Le cours d'une action en bourse

Les épargnants qui détiennent des actions (ou d'autres produits boursiers) : les actionnaires peuvent les céder ou en acquérir d'autres, lorsqu'il le souhaite. Ils passent alors un ordre de vente ou d'achat en bourse. Il peut y avoir un écart important entre le cours d'introduction en bourse et celui qui est constaté quelques années plus tard (ex: France Télécom : introduction à 182 Frs et au 05/03/1999 : 544,80 Frs). Si la valeur de l'action à augmenté, l'actionnaire réalise une plus value. A l'inverse, il peut y avoir déception (ex: Euro Tunnel : introduit à ??? Fr et au 05/03/1999 : 8,79 Frs). On ne doit jamais oublier que l'action est un placement à risque. Le cours de négociation de l'action en Bourse dépend de l'équilibre entre l'offre et la demande sur le titre.

Parce que la Bourse est un marché sensible, les pouvoirs publics et les professionnels ont crée, plusieurs organismes de gestion et de contrôle.
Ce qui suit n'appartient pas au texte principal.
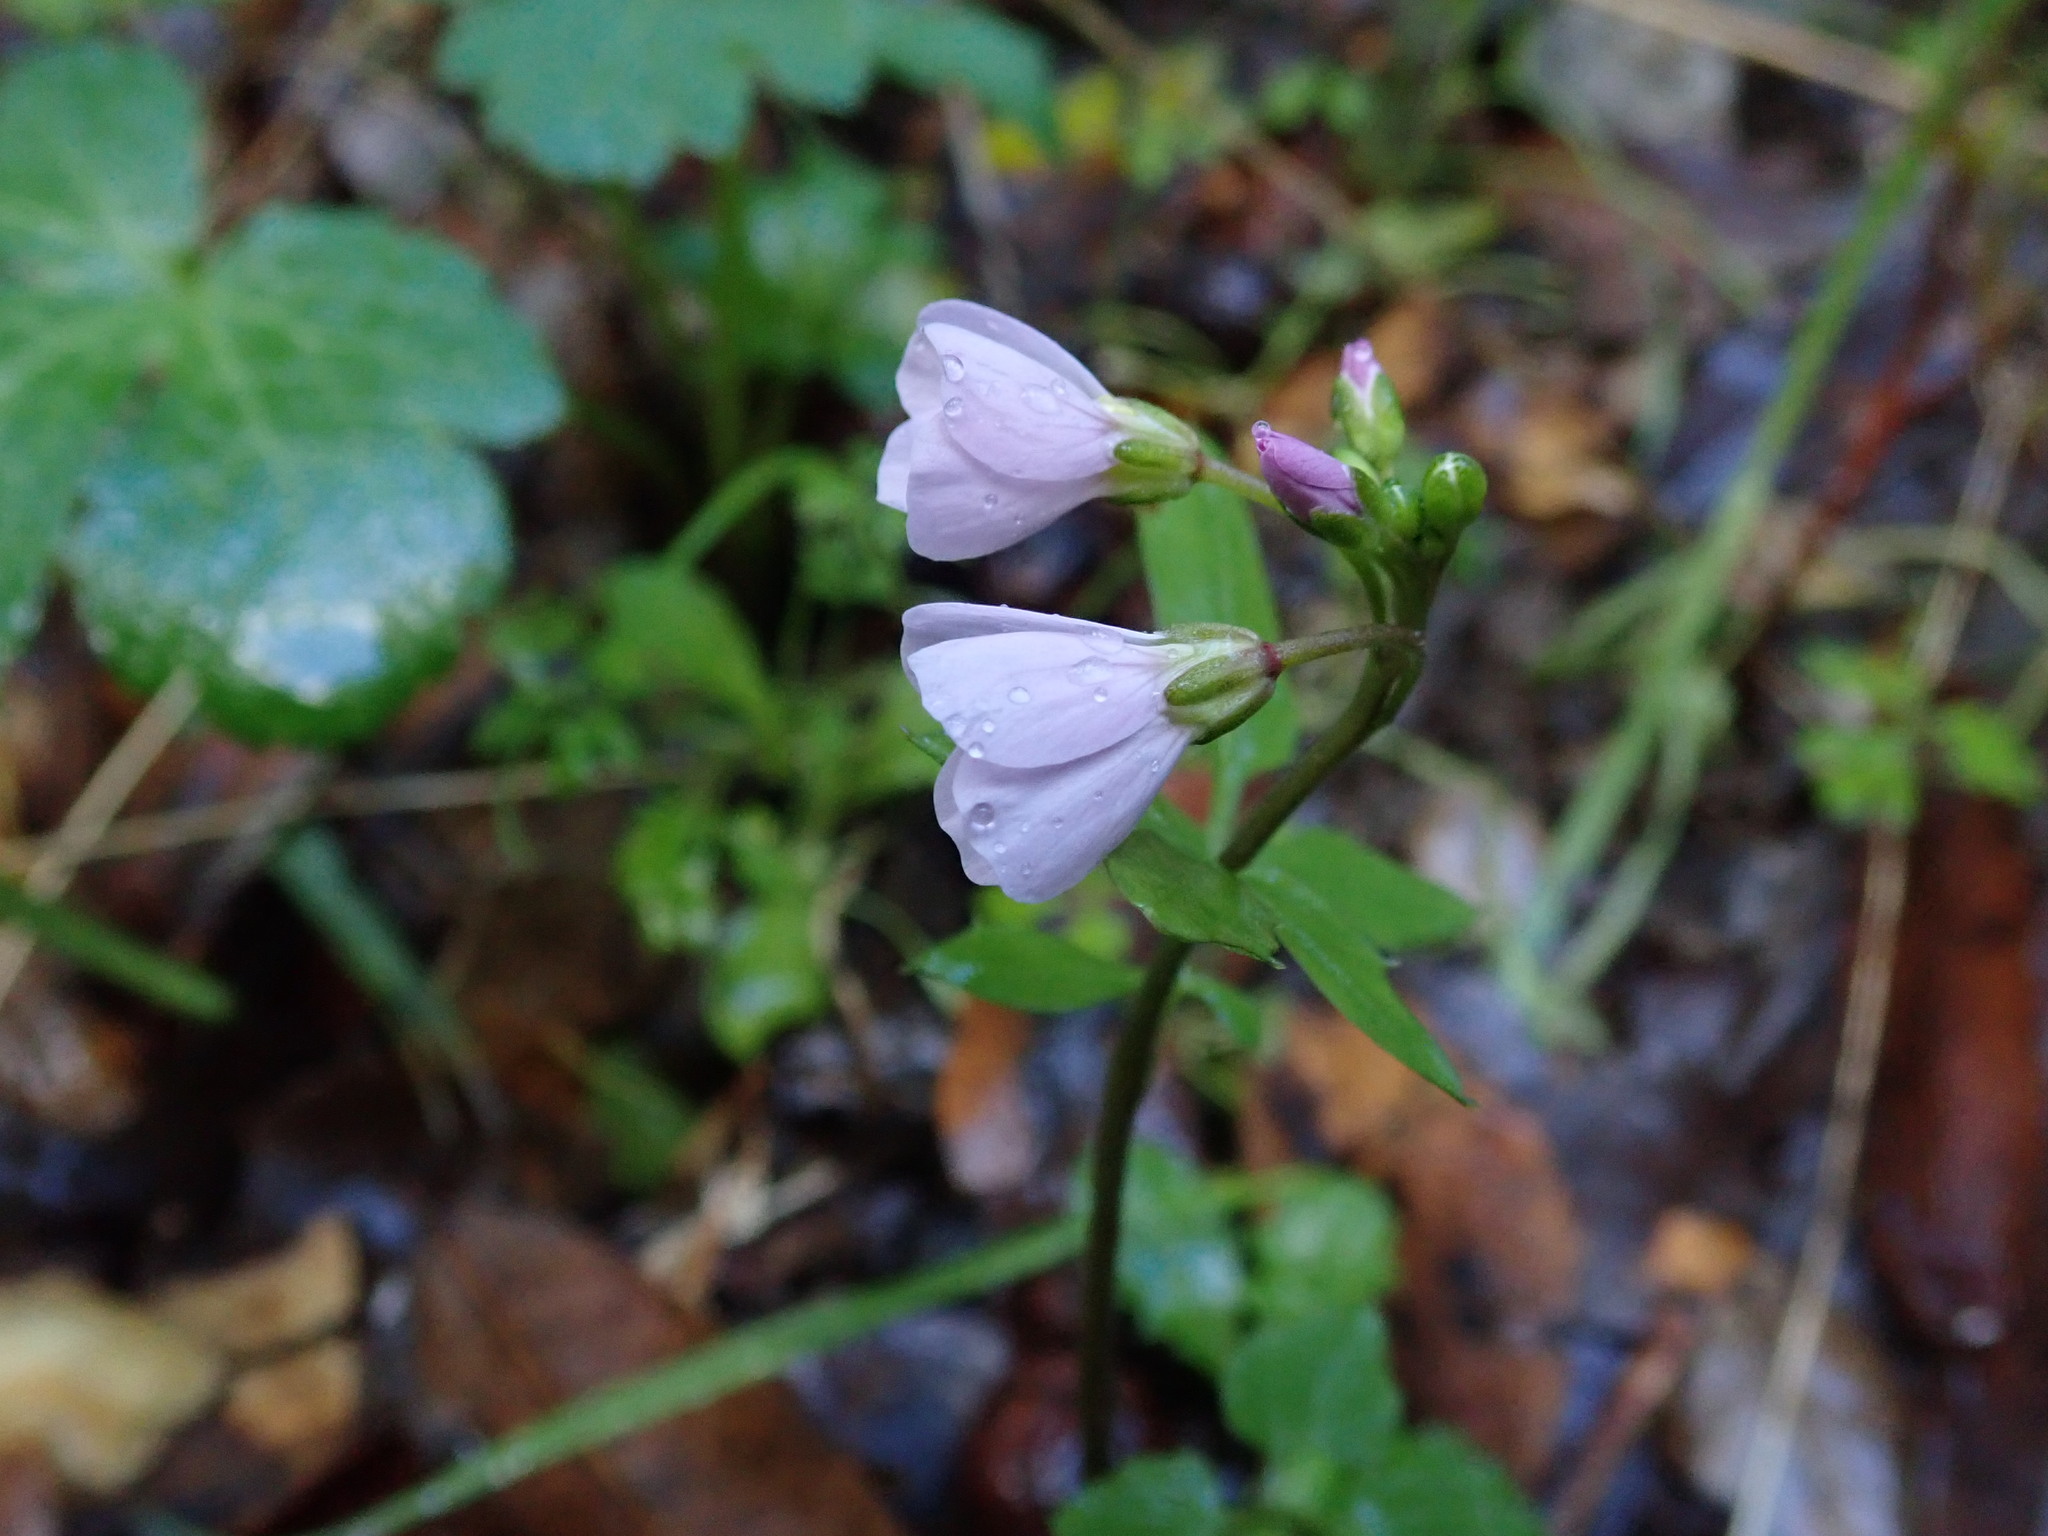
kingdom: Plantae
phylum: Tracheophyta
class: Magnoliopsida
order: Brassicales
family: Brassicaceae
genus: Cardamine
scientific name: Cardamine californica
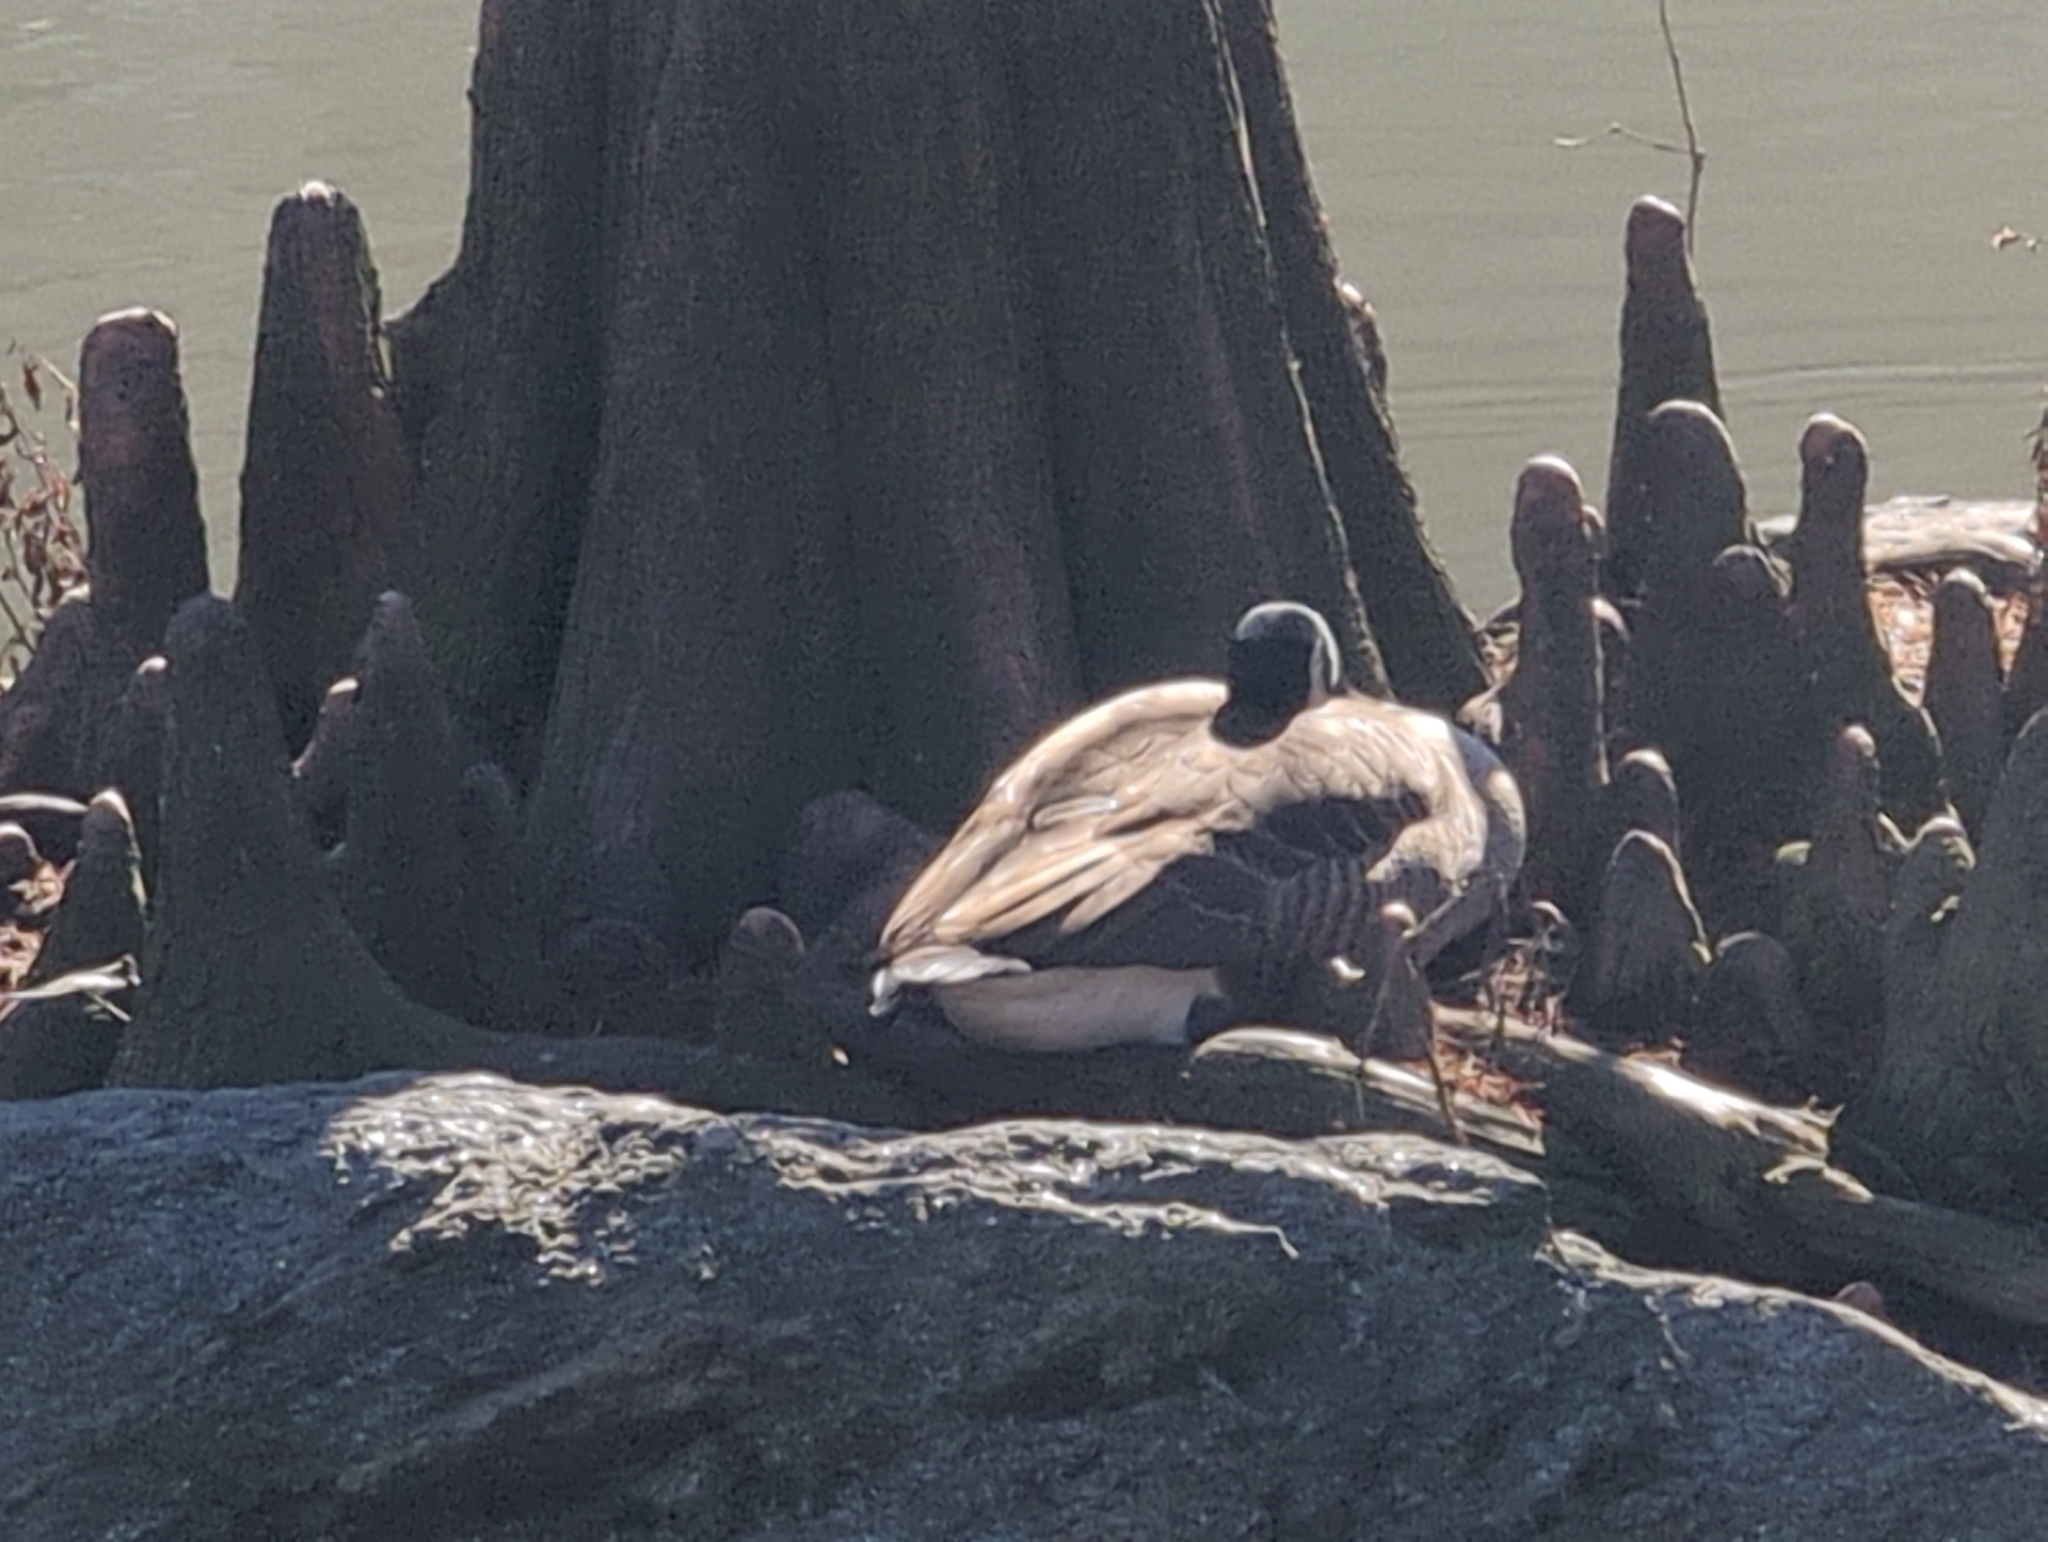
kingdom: Animalia
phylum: Chordata
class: Aves
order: Anseriformes
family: Anatidae
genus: Branta
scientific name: Branta canadensis
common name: Canada goose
La commission des opérations de Bourse (COB), notamment, exerce une surveillance des marchés et contrôle l'information que diffusent les sociétés cotées.

Si la demande augmente pour un titre déterminé, son cours augmente; si la demande diminue, le cours baisse.

Il convient alors de s'interroger sur les facteurs qui influent sur la demande des épargnants en faveur des actions de telle ou telle société. Ces facteurs ont trait à la fois à la valeur intrinsèque de la société, mais également à des considérations de marché et de conjoncture économique. Les épargnants placent leur épargne dans une entreprise avec l'espoir de bénéficier de l'accroissement de richesses qu'elle va générer et percevoir régulièrement des revenus (dividendes). Ils suivent donc particulièrement les résultats de l'entreprise, l'évolution du cours de l'action, le dividende... ils s'intéressent à son avenir, qui dépend de la façon dont elle est gérée et des domaines d'activité dans lesquels elle intervient. Selon les époques, les différents secteurs de l'économie sont en effet plus ou moins porteurs. En résumé, si les épargnants anticipent un avenir favorable pour l'entreprise en question, ils garderont les actions de cette société et, s'ils en ont les moyens, en acquerront d'autres. Dans le cas contraire, ils les vendront.

Le placement en actions est aussi en concurrence avec d'autres types de placement, et les épargnants ont tendance naturellement à se porter vers ceux qu'ils estiment les plus avantageux pour eux.

Ils vont donc surveiller particulièrement les politiques budgétaires et monétaires, qui ont un fort impact sur l'inflation et les taux d'intérêt; ce qui rend plus ou moins attrayant le placement en actions. Par exemple, un épargnant qui estime plus avantageux pour lui un placement obligataire, vendra ses actions pour acquérir des obligations.